▶ [DATA EXCERPTS]:
::::::::::
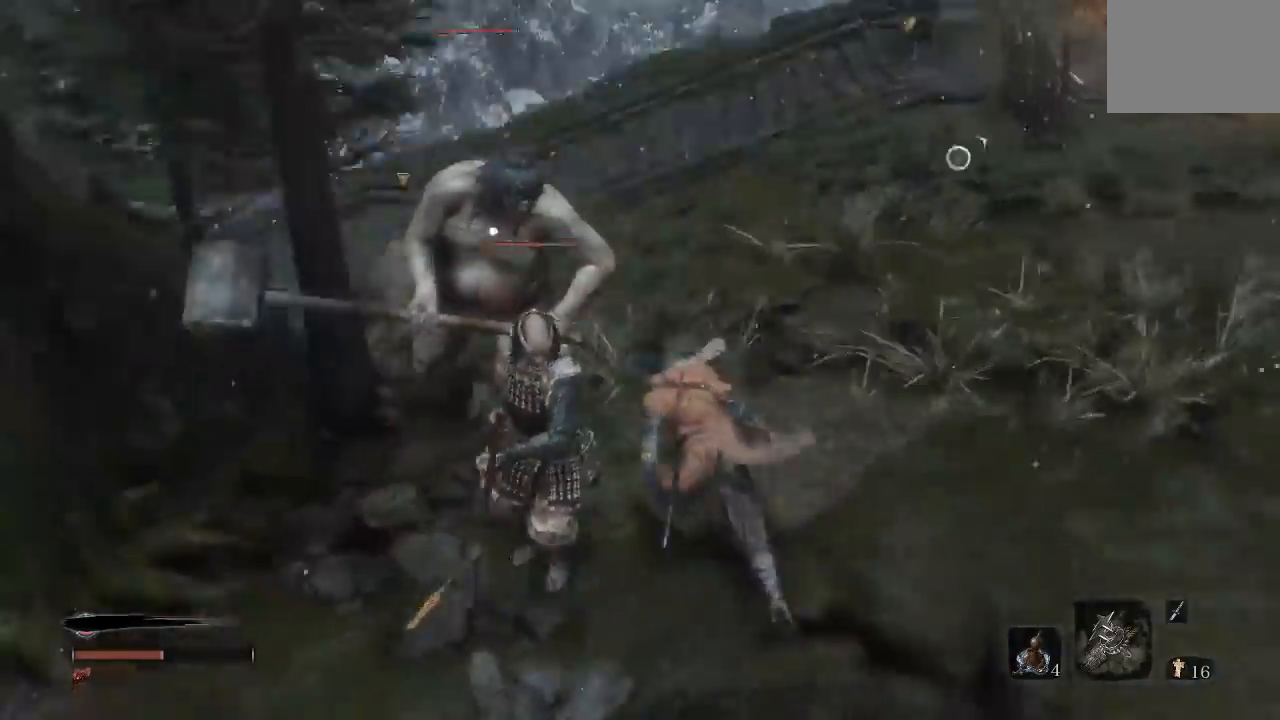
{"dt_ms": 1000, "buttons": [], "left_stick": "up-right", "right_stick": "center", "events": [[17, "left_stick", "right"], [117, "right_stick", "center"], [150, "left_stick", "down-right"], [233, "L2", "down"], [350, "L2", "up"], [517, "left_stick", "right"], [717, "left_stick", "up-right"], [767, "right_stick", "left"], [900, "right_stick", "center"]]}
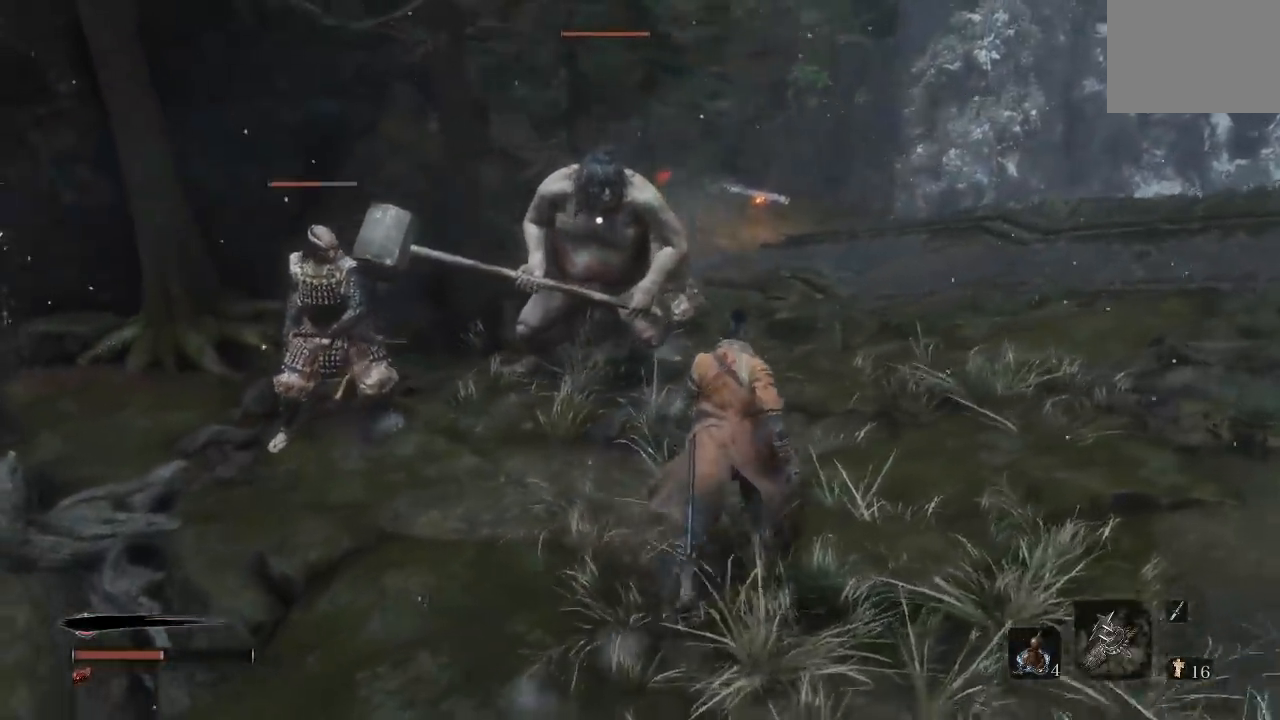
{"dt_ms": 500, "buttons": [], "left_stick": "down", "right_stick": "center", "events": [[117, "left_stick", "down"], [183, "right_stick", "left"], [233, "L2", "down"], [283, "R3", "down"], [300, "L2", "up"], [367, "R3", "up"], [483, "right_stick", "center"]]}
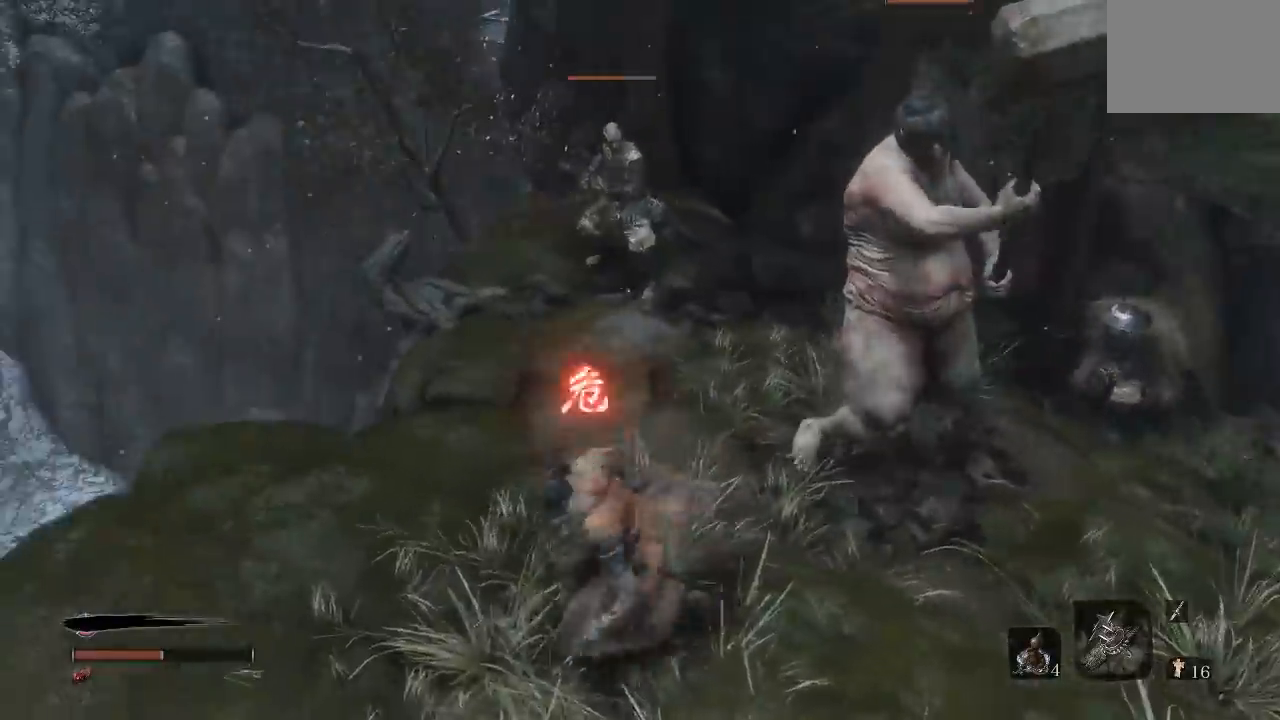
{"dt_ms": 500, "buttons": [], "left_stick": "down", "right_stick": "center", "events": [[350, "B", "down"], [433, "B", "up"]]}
::::::::::
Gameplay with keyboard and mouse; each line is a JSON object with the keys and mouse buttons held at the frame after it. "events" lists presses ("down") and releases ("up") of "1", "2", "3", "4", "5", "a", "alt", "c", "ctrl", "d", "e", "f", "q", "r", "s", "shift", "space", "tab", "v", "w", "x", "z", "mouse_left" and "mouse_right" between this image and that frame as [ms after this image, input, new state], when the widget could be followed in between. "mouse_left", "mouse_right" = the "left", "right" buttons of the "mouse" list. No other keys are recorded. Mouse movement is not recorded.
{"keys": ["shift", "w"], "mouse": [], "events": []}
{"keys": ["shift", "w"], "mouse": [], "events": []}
::::::::::
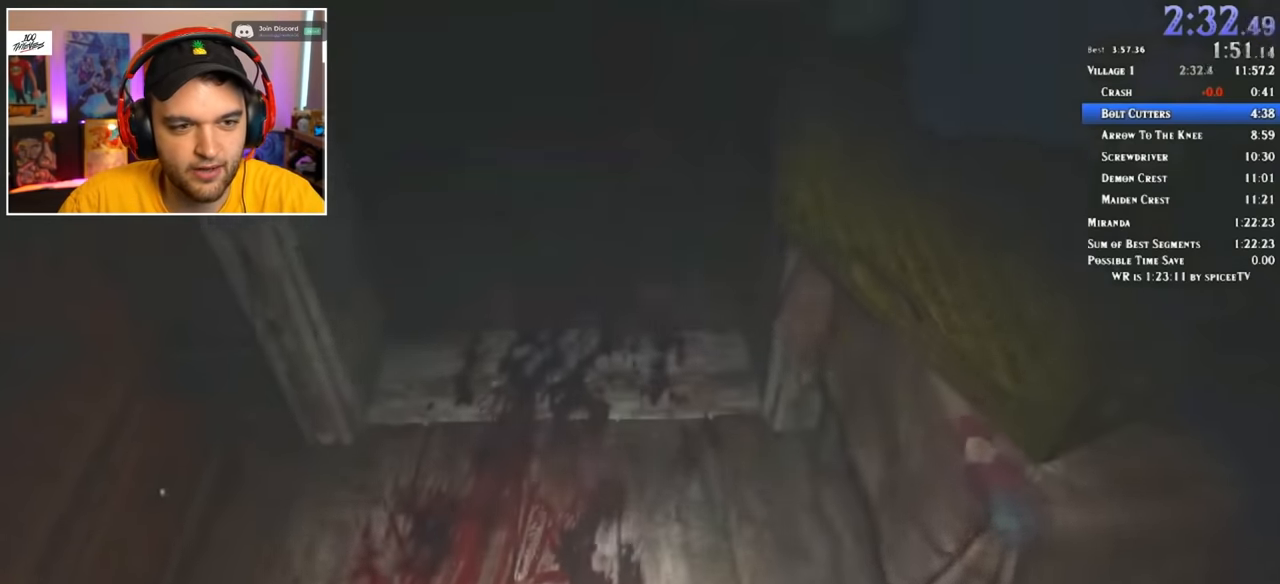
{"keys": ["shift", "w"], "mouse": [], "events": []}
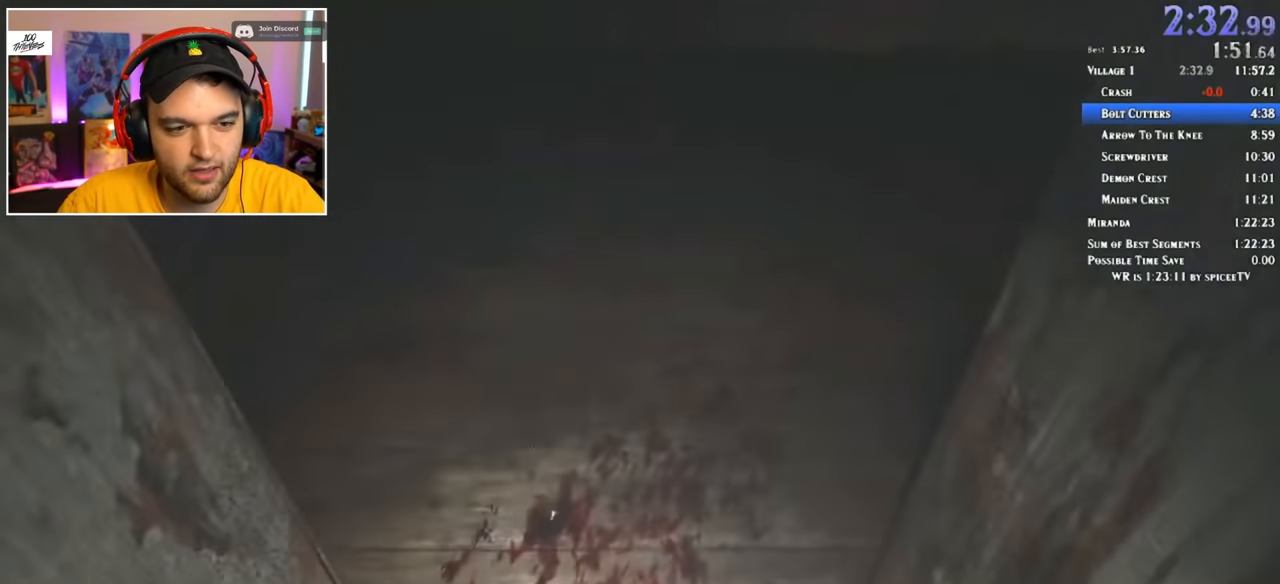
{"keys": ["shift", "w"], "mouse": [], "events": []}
::::::::::
▶ [ACTIVITY]: Whenever a line in the material contains the word "center", copy that line.

▶ [EXERCISE SOLUTION]:
{"dt_ms": 1000, "buttons": [], "left_stick": "up-right", "right_stick": "center", "events": [[17, "left_stick", "right"], [117, "right_stick", "center"], [150, "left_stick", "down-right"], [233, "L2", "down"], [350, "L2", "up"], [517, "left_stick", "right"], [717, "left_stick", "up-right"], [767, "right_stick", "left"], [900, "right_stick", "center"]]}
{"dt_ms": 500, "buttons": [], "left_stick": "down", "right_stick": "center", "events": [[117, "left_stick", "down"], [183, "right_stick", "left"], [233, "L2", "down"], [283, "R3", "down"], [300, "L2", "up"], [367, "R3", "up"], [483, "right_stick", "center"]]}
{"dt_ms": 500, "buttons": [], "left_stick": "down", "right_stick": "center", "events": [[350, "B", "down"], [433, "B", "up"]]}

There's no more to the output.